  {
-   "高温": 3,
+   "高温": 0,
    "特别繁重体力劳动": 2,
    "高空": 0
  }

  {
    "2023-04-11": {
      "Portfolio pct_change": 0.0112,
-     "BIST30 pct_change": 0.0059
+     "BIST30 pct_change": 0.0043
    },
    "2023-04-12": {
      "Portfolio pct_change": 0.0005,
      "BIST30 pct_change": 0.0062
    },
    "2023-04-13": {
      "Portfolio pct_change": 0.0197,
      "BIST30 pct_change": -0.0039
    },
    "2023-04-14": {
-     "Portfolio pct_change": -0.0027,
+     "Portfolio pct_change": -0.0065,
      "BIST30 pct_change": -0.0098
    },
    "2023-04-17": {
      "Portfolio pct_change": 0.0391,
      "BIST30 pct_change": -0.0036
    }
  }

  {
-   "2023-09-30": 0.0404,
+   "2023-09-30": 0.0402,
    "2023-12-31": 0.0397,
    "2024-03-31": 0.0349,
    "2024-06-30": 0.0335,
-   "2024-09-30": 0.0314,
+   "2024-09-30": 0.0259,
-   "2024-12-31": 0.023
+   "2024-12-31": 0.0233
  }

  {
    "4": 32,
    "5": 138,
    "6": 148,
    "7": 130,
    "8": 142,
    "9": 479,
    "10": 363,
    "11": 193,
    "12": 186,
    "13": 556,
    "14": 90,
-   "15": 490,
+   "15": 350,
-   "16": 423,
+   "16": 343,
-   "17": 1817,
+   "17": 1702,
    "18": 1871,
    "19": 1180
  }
==
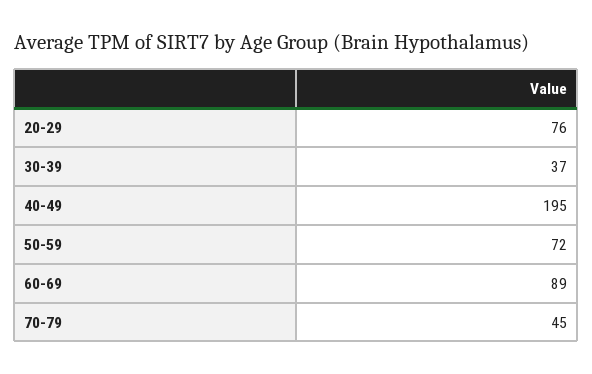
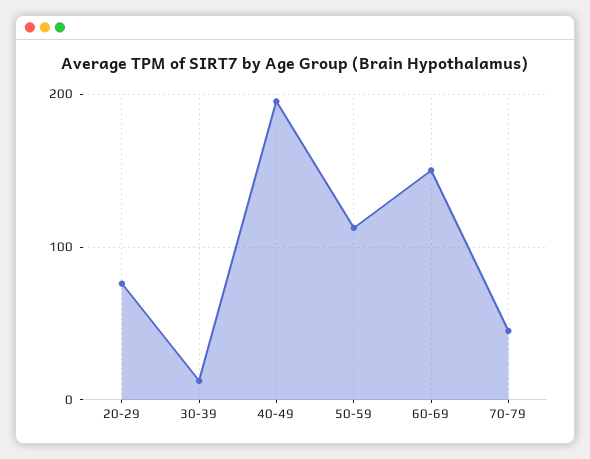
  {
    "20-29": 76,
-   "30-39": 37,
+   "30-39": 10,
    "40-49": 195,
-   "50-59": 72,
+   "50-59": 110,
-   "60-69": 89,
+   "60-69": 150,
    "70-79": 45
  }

WHAT TO PRODUCE: Gather up every line in the data above that contains the word "Portfolio", copying each one.

ANSWER AREA:
      "Portfolio pct_change": 0.0112,
      "Portfolio pct_change": 0.0005,
      "Portfolio pct_change": 0.0197,
-     "Portfolio pct_change": -0.0027,
+     "Portfolio pct_change": -0.0065,
      "Portfolio pct_change": 0.0391,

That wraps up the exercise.